▶ **SOURCE INFORMATION**:
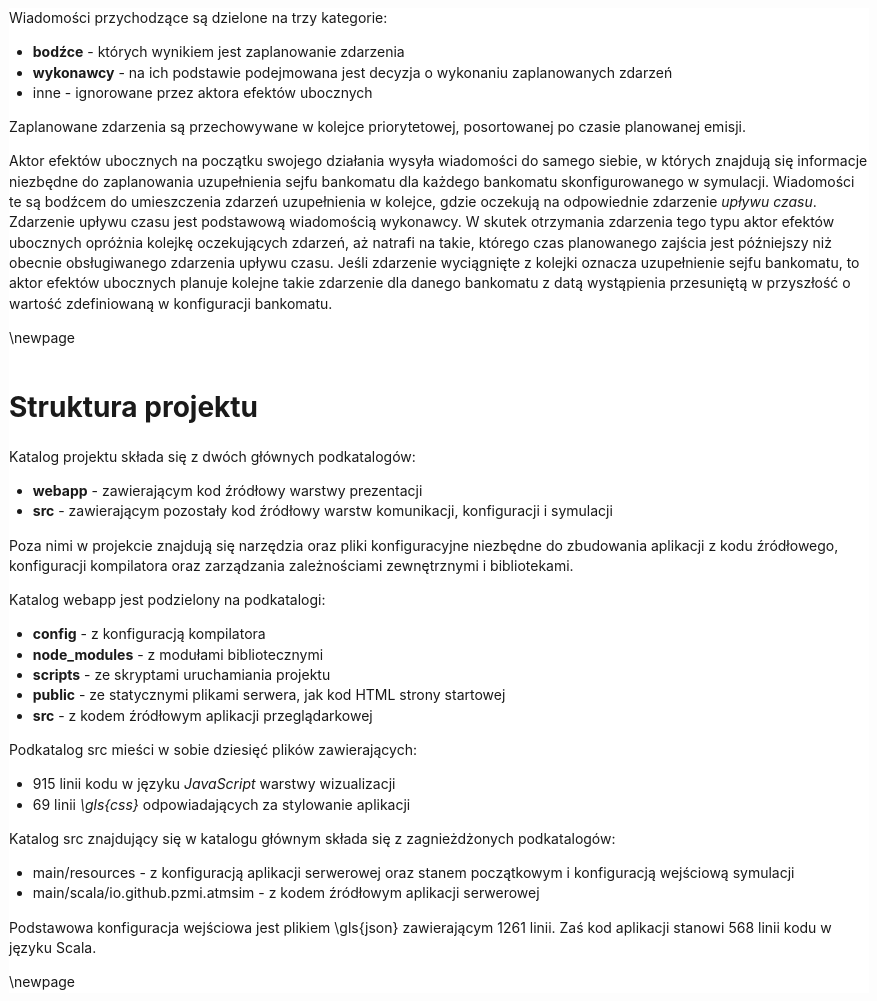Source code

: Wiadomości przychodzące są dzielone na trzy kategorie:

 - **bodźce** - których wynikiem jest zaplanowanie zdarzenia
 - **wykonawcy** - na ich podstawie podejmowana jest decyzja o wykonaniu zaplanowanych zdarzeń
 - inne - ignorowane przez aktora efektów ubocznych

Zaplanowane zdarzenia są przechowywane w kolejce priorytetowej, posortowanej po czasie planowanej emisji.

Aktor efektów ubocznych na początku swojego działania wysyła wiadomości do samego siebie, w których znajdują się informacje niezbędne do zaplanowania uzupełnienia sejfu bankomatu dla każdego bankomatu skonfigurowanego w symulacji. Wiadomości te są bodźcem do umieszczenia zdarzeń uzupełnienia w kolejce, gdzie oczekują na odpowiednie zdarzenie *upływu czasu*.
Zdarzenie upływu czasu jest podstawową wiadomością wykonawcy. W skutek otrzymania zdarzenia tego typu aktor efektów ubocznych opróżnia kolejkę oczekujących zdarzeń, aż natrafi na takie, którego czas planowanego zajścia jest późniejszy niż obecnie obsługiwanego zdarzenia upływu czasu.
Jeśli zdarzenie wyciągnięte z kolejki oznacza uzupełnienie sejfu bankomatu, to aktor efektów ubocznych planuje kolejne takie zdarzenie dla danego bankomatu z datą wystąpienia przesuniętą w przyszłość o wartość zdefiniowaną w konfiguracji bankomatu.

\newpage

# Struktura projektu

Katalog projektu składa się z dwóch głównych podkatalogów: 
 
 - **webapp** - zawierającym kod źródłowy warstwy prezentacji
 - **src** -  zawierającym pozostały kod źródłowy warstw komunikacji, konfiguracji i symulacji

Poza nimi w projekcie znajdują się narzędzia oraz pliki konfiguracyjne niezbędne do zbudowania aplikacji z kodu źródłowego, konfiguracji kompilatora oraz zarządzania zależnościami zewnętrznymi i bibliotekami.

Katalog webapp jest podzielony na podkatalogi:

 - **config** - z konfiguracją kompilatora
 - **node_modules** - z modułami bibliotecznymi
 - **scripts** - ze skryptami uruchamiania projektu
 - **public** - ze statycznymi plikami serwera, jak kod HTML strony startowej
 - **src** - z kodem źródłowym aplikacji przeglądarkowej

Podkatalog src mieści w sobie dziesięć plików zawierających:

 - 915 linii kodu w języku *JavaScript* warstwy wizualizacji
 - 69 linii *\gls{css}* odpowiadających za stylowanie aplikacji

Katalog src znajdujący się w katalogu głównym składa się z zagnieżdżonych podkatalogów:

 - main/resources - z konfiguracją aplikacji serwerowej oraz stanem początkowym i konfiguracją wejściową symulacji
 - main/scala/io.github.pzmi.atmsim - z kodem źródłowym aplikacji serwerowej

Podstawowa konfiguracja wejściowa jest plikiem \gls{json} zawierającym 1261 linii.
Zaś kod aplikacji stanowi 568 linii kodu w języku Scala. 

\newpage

---

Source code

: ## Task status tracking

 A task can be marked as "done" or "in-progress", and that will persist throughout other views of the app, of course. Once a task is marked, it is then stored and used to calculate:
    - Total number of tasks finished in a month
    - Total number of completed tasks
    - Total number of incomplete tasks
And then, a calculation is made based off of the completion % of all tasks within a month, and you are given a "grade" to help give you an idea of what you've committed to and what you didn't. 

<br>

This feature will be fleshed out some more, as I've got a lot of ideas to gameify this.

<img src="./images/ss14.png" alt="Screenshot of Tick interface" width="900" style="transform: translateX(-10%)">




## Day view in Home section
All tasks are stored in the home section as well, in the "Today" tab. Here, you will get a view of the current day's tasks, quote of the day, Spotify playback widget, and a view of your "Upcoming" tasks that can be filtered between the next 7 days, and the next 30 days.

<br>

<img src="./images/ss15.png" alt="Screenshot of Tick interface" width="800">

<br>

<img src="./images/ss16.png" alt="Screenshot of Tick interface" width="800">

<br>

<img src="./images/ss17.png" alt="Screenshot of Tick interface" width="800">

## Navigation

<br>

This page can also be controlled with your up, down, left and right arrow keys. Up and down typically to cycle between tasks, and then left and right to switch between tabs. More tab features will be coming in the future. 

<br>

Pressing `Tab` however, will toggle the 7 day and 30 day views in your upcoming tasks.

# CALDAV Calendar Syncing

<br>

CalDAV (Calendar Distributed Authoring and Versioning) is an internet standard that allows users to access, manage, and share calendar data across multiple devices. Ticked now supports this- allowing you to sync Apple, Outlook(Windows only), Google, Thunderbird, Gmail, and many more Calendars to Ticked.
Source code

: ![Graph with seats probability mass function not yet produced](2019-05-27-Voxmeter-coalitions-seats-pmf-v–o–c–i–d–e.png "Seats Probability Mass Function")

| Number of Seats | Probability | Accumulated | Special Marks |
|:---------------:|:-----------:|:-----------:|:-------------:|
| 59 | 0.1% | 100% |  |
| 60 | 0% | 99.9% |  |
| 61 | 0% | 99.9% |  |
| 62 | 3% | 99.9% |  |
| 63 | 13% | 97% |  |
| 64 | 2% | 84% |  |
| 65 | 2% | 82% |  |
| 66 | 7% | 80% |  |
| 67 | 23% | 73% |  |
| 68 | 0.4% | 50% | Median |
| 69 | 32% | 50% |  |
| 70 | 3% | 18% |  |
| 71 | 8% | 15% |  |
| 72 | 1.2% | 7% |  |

▶ **WORK ORDER**: Tell how many lines of the records above hold "składa", giving the number and nothing else.

▶ **ANSWER SECTION**: 2